Aufgabe 1:
Schreibe aus dem Text über die Umfrage des Chronisten die Stelle von "Der Chronist denkt" bis "auch dann weiterdrehen." wortgetreu ab.
Aufgabe 2:
Stimmen diese Aussagen mit dem Text über die Umfrage des Chronisten überein? Beantworte jede mit Ja oder Nein und zitiere die entscheidenden Worte des Textes genau: (a) Die Umfrage des Chronisten ist im wissenschaftlichen Sinne repräsentativ. (b) Der Chronist hat die gesammelten Zahlen in einem Diagramm dargestellt. (c) Jemand aus einem der Lager hat nach Schwefel gerochen.

Wang Dou dachte kurz über alles nach, wurde von Emotionen übermannt, entschuldigte sich und fing an zu weinen, schluchzte aus tiefstem Herzen. Man verabschiedete sich aus diesem kleinen Motelfrühstücksraum mit einer Umarmung. Was sollte das denn jetzt?



Weil er ja Ingenieur ist, hat der Chronist die ganzen gesammelten Zahlen in ein einfaches Diagramm gepackt. Wer mitgereist ist, ahnt, dass das Tortenstück Jesus übermächtig groß wird. 


Die eigene Befindlichkeit des Chronisten, die ihn zu dieser Frage geführt hat, scheint viele umzutreiben. Seine Umfrage ist nicht repräsentativ im wissenschaftlichen Sinne. Aber es ist doch ein gewisser Schnitt durch das ganze Land, vom Zufall und von der Weise der Kontaktaufnahme bestimmt. Der Chronist kann die Gesamtheit seiner Gegenüber grob einteilen. In den Rand der intellektuellen Seite, die meint Glauben und Gefühle haben in der Politik nichts zu suchen. In den anderen Rand der stark religiösen Seite, die in der Einbeziehung der Person Jesus in die Politik fast ein Sakrileg sieht, ein paar wenige, die sich für beides nicht interessieren und dann ist da die große Mehrheit, die es sofort verstand und unbefangen Antworten gab, die ihrer Intuition, ihrem inneren Bedürfnis entsprach.

Der Chronist denkt sich seinen Teil, maßt sich aber nicht an, euch damit zu behelligen. Jeder wird eine eigene Idee haben. Ein nüchternes Ergebnis ist, dass er sich nicht vorstellen kann, das Mr. Trump Präsident wird. Und wenn doch, ist es dem sonderbaren Wahlsystem zu verdanken. Die Erde wird sich auch dann weiterdrehen. 

Er hat vor allem Menschen getroffen, ob sie 100 % für Mr. Trump waren oder ein großes Tortenstück Mr. Biden zuschlugen. Niemand aus dem jeweiligen Lager hat nach Schwefel gerochen!

Erfasste Daten:

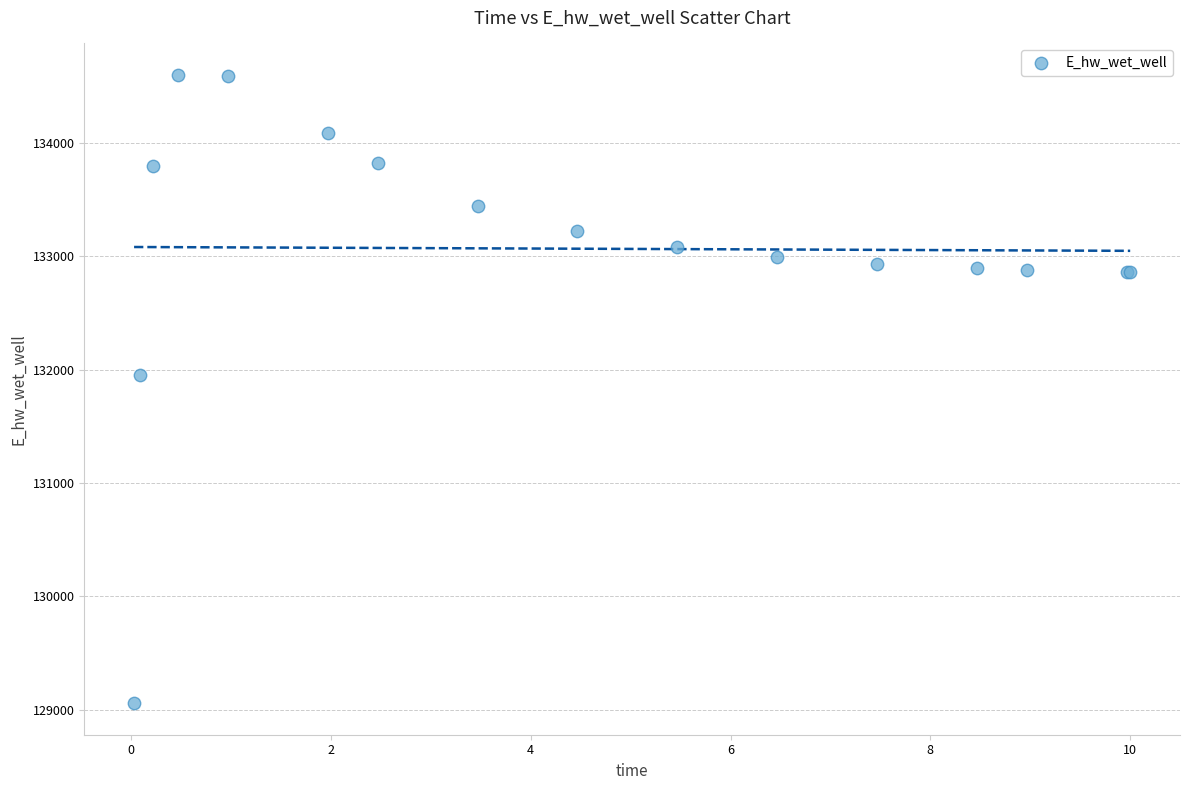

What Y value in the scatter plot is closest to 131827?

131948.2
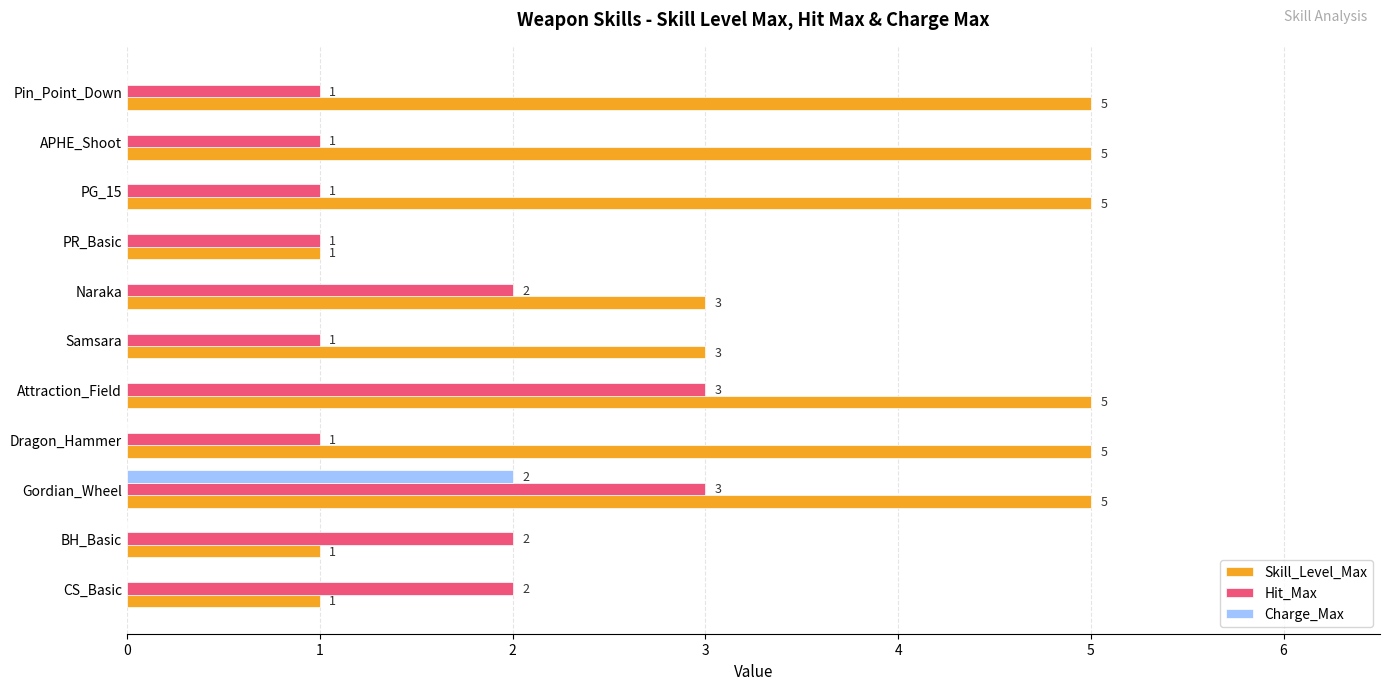

Which series changed the most between PR_Basic and Pin_Point_Down?

Skill_Level_Max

Erwartete Antwort 1:
Der Chronist denkt sich seinen Teil, maßt sich aber nicht an, euch damit zu behelligen. Jeder wird eine eigene Idee haben. Ein nüchternes Ergebnis ist, dass er sich nicht vorstellen kann, das Mr. Trump Präsident wird. Und wenn doch, ist es dem sonderbaren Wahlsystem zu verdanken. Die Erde wird sich auch dann weiterdrehen.

Erwartete Antwort 2:
(a) Nein: "Seine Umfrage ist nicht repräsentativ im wissenschaftlichen Sinne."
(b) Ja: "hat der Chronist die ganzen gesammelten Zahlen in ein einfaches Diagramm gepackt."
(c) Nein: "Niemand aus dem jeweiligen Lager hat nach Schwefel gerochen!"